**RAW RECORDS**
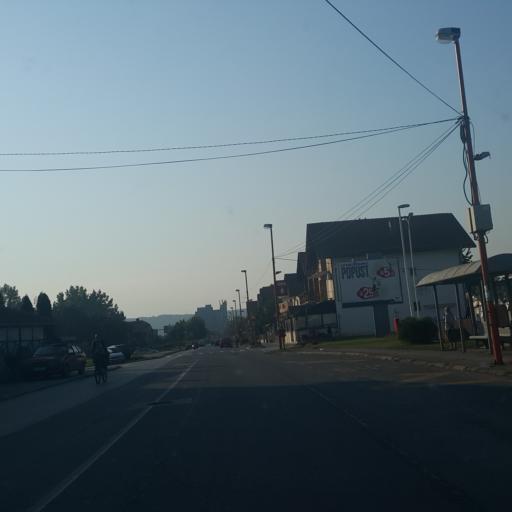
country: RS
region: Central Serbia
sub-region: Zajecarski Okrug
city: Zajecar
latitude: 43.9110
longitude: 22.2603
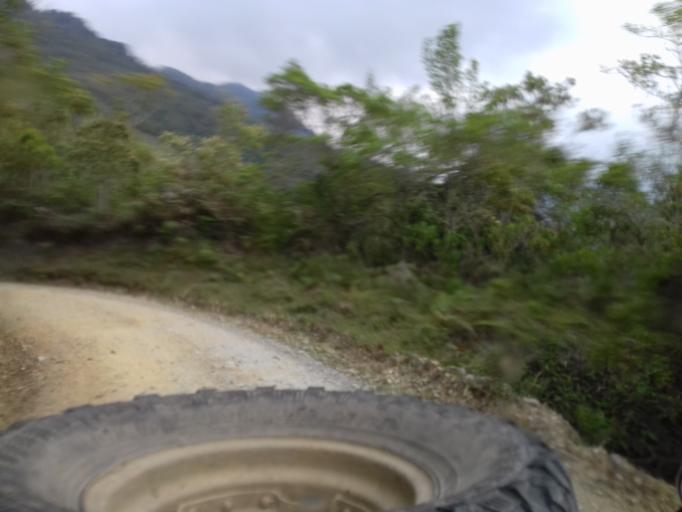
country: CO
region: Quindio
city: Salento
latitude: 4.6096
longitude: -75.5473
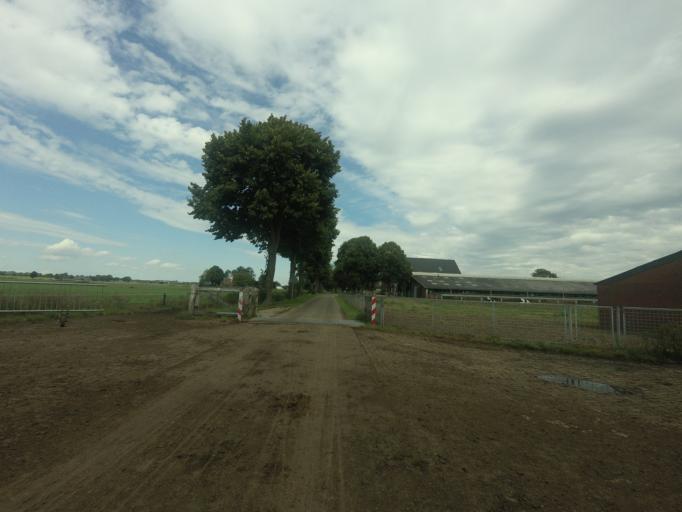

**SET PROBLEM**
Copy out the text of every row above line for line, omitting the pictures.

**TASK RESPONSE**
country: RS
region: Central Serbia
sub-region: Zajecarski Okrug
city: Zajecar
latitude: 43.9110
longitude: 22.2603
country: CO
region: Quindio
city: Salento
latitude: 4.6096
longitude: -75.5473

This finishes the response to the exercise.